DiversSur la route de Tokyo

Camille Prigent (Kayak) : « C’est vraiment formidable de pouvoir s’y remettre »

La kayakiste française s’est longuement confiée dans un entretien accordé au site Olympic.org. Elle a raconté son expérience du confinement et s’est projetée sur la suite de sa carrière.

Elle n’a que 22 ans mais déjà un très beau palmarès. Médaillée d’or en slalom aux JO de la jeunesse en 2014 puis de bronze en slalom par équipes aux Championnats d’Europe en 2017, Camille Prigent est également championne d’Europe et du monde de kayak par équipes (2018, 2019). Après un long confinement elle a raconté comment elle a vécu cette période inédite.

« Par rapport à d’autres athlètes, j’avais beaucoup de chance »

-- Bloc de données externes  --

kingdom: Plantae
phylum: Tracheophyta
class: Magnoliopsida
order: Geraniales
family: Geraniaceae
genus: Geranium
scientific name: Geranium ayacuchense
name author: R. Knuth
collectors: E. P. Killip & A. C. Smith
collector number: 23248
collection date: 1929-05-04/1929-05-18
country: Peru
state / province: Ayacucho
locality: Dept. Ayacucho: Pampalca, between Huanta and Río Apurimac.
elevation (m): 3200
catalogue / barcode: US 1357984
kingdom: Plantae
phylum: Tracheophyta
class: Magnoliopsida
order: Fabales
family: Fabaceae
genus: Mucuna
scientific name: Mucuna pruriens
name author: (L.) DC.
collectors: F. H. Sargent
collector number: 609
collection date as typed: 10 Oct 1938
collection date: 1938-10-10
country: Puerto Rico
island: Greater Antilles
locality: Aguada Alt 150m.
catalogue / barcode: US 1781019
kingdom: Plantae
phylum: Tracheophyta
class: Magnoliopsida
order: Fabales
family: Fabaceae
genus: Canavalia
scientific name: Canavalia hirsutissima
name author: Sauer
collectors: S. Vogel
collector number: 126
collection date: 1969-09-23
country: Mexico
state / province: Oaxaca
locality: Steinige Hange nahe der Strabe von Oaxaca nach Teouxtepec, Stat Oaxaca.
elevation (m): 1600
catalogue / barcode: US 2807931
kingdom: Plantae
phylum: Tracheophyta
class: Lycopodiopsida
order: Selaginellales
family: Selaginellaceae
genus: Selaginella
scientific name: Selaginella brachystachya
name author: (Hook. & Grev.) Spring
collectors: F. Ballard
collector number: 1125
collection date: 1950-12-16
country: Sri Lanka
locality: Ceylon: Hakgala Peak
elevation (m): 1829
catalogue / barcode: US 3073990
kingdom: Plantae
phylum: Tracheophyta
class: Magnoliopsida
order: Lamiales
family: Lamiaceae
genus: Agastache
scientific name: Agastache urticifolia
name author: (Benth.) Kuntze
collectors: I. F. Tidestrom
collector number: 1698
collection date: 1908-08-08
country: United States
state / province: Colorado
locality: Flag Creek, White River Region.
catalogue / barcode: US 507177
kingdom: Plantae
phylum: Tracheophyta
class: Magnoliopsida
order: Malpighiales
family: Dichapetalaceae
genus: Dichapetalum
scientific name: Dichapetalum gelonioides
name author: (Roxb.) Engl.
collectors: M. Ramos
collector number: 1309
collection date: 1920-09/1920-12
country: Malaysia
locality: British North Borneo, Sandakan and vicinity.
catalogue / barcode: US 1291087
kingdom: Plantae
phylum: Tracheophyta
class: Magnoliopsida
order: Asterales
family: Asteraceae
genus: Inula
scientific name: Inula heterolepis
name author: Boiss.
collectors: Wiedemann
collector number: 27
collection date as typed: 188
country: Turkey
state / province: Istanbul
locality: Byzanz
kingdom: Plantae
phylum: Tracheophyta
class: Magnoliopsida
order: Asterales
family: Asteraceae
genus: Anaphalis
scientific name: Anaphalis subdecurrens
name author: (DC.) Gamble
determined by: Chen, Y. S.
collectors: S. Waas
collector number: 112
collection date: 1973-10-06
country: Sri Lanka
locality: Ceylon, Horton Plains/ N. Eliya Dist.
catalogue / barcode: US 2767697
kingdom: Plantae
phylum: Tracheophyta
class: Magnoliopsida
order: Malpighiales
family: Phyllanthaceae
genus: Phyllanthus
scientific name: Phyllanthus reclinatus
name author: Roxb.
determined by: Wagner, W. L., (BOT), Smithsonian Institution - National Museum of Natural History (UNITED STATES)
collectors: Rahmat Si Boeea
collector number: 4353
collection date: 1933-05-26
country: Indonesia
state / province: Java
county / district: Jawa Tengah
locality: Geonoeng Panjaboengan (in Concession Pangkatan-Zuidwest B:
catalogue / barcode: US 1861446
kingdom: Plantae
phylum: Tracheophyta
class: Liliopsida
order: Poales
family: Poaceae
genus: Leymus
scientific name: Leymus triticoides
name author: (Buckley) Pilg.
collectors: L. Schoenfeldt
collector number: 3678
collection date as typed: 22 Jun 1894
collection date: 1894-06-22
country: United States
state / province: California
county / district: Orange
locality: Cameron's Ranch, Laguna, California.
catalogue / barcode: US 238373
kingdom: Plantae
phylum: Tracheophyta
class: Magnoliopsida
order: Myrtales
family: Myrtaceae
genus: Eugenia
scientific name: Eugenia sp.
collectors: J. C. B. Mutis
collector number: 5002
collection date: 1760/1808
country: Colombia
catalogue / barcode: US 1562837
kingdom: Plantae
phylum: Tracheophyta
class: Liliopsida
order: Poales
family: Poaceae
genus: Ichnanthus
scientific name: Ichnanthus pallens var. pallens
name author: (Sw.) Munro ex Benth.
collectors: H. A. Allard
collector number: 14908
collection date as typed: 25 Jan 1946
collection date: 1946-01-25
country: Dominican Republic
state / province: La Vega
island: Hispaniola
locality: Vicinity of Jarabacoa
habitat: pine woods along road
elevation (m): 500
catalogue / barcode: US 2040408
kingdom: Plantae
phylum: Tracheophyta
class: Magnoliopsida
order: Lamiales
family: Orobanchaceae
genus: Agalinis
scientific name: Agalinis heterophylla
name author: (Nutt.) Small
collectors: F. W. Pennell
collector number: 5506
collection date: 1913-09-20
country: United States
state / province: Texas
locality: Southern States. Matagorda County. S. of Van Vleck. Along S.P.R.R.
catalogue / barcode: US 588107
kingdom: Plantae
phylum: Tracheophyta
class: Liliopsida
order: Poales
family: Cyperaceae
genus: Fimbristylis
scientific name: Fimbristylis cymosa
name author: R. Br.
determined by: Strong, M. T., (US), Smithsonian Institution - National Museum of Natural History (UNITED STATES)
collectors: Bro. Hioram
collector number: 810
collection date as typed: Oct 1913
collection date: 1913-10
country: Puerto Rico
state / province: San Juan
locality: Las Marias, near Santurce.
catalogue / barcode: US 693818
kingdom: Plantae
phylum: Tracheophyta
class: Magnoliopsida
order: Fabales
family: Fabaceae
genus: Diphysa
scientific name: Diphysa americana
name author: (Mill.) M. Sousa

Si elle a avoué avoir eu du mal avec cette situation particulière, la native de Rennes a mesuré avec beaucoup d’humilité les privilèges dont elle a pu bénéficier par rapport à d’autres athlètes. « C’était dur. Je n’ai jamais fait de pause aussi longue depuis que j’ai commencé à faire du kayak, c’est-à-dire probablement depuis l’âge de 12 ans. Mais j’ai tout de même eu de la chance, car j’ai pu emprunter quelques appareils de musculation du centre d’entraînement situé près de mon domicile à Rennes. J’avais également la grande chance d’avoir une rivière près de chez moi, dans le rayon du kilomètre de déplacement autorisé et dans lequel je pouvais m’entraîner. Ne pas pouvoir s’entraîner en eaux vives n’est évidemment pas la meilleure option, mais par rapport à d’autres athlètes, j’avais déjà beaucoup chance. »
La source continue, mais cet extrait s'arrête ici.